## Text to read
Nor did the legislation deal with the issue of a few rogue users breaking the law on a single connection used by many.

The foundation was opposed to illegal downloading, but legislation needed to be "much more comprehensive" and focus on educating people about its evils.

President of InternetNZ Keith Davidson said the law put a lot of pressure on ISPs to be "judge and jury and executioner".

"It's a bit bizarre when you consider that New Zealand Post aren't held to be accountable for control of what they distribute in the mail," he said.

This month, the Telecommunications Carriers Forum will release a draft code it has drawn up in an attempt to iron out the vague points of the legislation.

Chief executive Ralph Chivers said the code would go out to ISPs and other interested parties for consultation.

"We are not exactly thrilled about the legislation; we think it's so open and vague and is not very clear about what it means at all," he said.

"What is infringement, what constitutes repeat infringement and what standard of evidence is needed?"

The draft code proposed a system whereby people were warned several times before their connection was terminated.

Similar warnings would be provided for libraries, businesses and other organisations telling them they needed to stop the copyright infringement.

Sworn evidence would need to be provided to a "standard that could be submitted to a court".

One person directly affected by illegal downloading is Ben Campbell, bassist with Christchurch band Atlas.

"In my early days when we were selling 60,000 records, an 8 percent mechanical royalty on retail sales would add up to a decent end. Sales are down over 50 percent in less than a decade," he said.

Campbell said the law was a "step in the right direction" but the industry needed to "revolutionise" the way music was sold in order to prosper.

The Recording Industry Association has come out in support of the legislation.

Chief executive Campbell Smith said it would not be a matter of "saying we have found an infringement and believe there's evidence and your internet's been cut off".

## Data excerpts
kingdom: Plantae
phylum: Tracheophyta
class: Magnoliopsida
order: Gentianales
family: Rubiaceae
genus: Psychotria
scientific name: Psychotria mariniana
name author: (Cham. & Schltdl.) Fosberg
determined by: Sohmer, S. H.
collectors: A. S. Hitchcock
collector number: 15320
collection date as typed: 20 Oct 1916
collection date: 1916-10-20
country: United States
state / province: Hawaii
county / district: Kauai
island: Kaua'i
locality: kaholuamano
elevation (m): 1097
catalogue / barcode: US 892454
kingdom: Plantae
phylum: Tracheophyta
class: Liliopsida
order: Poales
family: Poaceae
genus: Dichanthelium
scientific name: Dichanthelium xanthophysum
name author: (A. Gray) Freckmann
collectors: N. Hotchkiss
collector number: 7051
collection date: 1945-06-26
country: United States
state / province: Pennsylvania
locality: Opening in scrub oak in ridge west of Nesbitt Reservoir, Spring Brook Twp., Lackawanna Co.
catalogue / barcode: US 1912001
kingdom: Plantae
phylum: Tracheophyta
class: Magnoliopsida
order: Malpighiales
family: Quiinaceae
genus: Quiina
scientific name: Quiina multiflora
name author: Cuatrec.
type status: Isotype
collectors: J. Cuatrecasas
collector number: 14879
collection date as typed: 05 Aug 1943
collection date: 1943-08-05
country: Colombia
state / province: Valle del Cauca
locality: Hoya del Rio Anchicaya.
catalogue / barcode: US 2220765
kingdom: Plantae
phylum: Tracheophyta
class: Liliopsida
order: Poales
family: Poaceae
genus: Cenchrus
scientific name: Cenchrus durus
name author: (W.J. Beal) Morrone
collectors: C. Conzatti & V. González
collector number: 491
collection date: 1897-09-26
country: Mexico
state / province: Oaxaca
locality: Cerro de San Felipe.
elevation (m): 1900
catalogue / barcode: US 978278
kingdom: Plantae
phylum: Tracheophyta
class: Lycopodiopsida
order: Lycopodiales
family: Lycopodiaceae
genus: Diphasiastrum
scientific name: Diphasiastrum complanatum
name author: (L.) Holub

## The task
Please answer these from the text about the copyright legislation:
(a) Who is the president of InternetNZ?
(b) Under the draft code, what would happen to people before their connection was terminated?
(c) Which band does Ben Campbell play bass with?

## Solution for this problem
(a) Keith Davidson
(b) They would be warned several times.
(c) Atlas, a Christchurch band